Michael is intensely devoted to CURRICULUM DEVELOPMENT and passionate about SERIOUS GAMES in higher education. He has applied both physical artefacts and online apps within his courses to promote increased engagement, innovation, and creativity.
A recent article, Gaming for the Greater Good on p. 16-17 of Westminster Review – Spring 2015, describes his innovative use of games at Westminster College. The article highlights Michael as a fervent evangelist for Serious Games deployment because he knows they work: he has seen the results of the learning outcomes through the career advancement of former students.
“Research has shown that in a 2- to 3-hour lecture, if that information has not been applied within the next day, over 80 percent of it is lost, even if people were taking notes. If it’s not applied in the next month, 95 percent of the knowledge and information is lost,” says Michael.
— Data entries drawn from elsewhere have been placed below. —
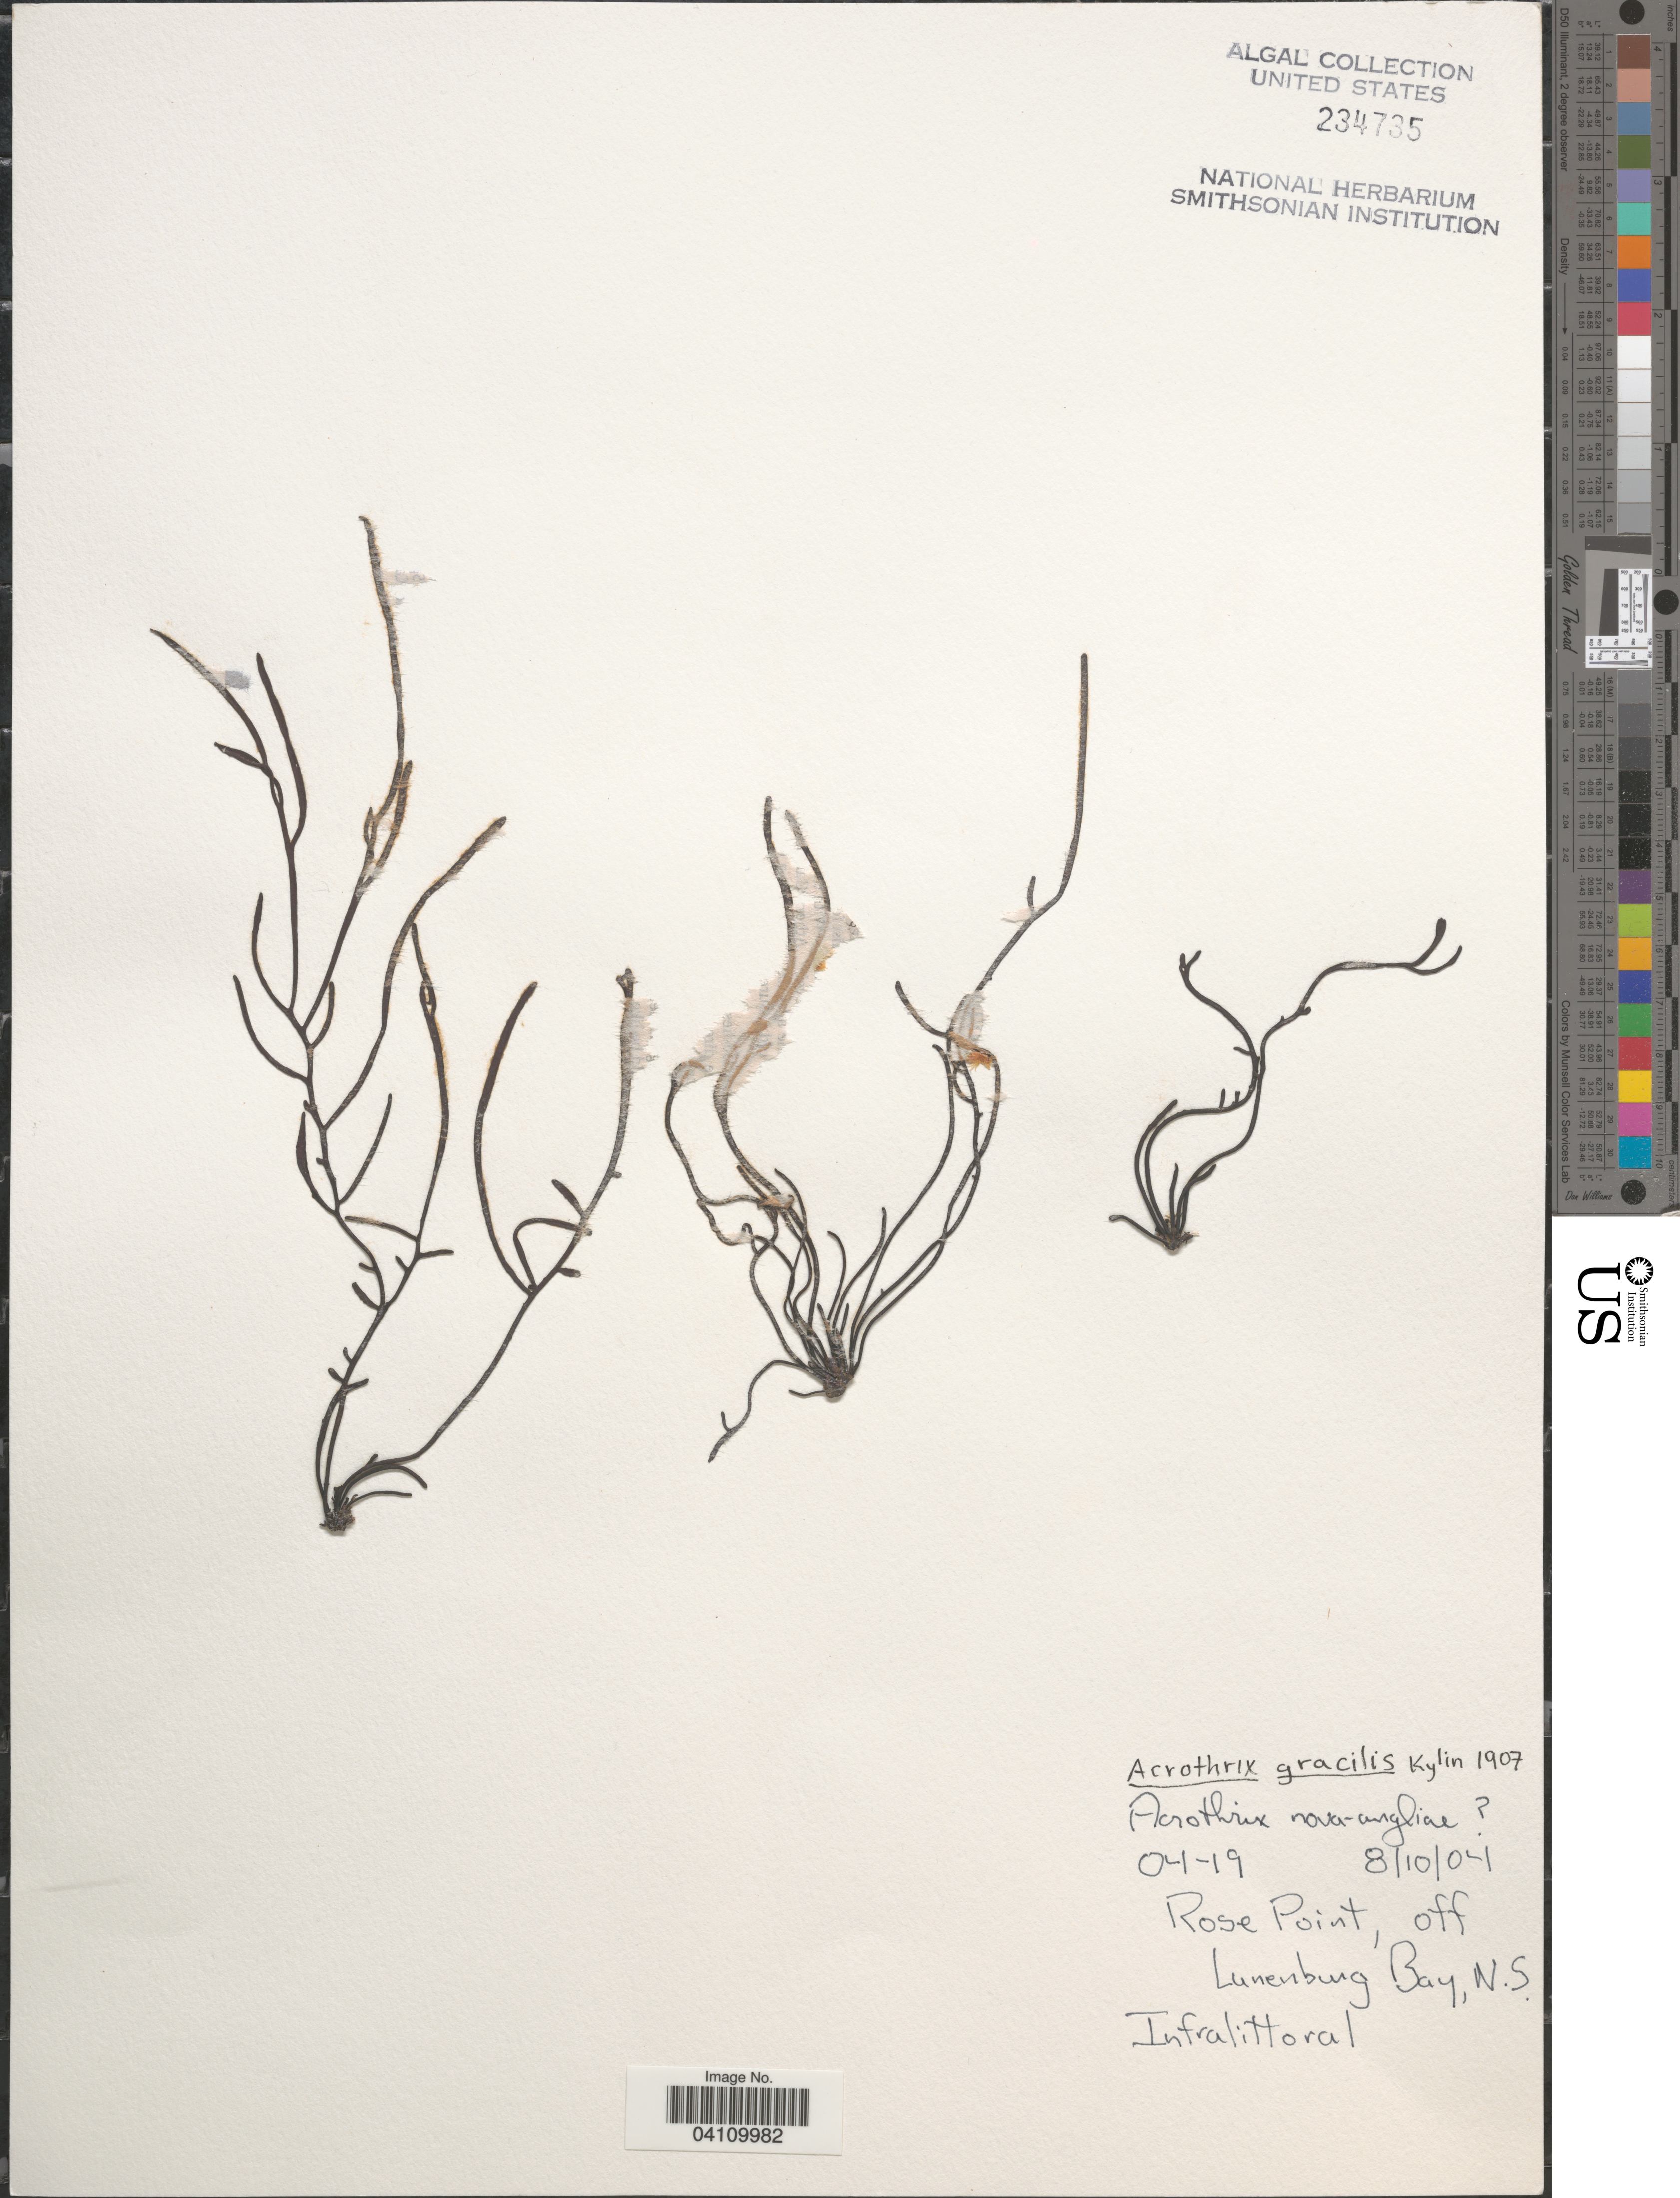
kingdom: Chromista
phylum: Ochrophyta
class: Phaeophyceae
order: Ectocarpales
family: Chordariaceae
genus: Acrothrix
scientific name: Acrothrix gracilis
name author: Kylin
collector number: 04-19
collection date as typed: Transcribed d/m/y: 8/10/4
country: Canada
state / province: Nova Scotia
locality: Rose Point, off Lunenburg Bay.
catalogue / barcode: US 234735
By engaging students through the use of strategy-based games in the classroom, Michael increases retention: it comes as a result of students applying the information through interaction with each another in the gaming process.
“There are probably about 42 different learning strategies, of which games are only one,” Michael says. “What I have found is that Serious Games gives a better return on learning than any other tool.”
Sutton has described his personal journey, where gaming was a critical element in his personal and professional development. Michael realizes that not every professor is excited by the idea, but he hopes that opinions will change as educators work towards engaging generations of students who have grown up using the internet and playing video games.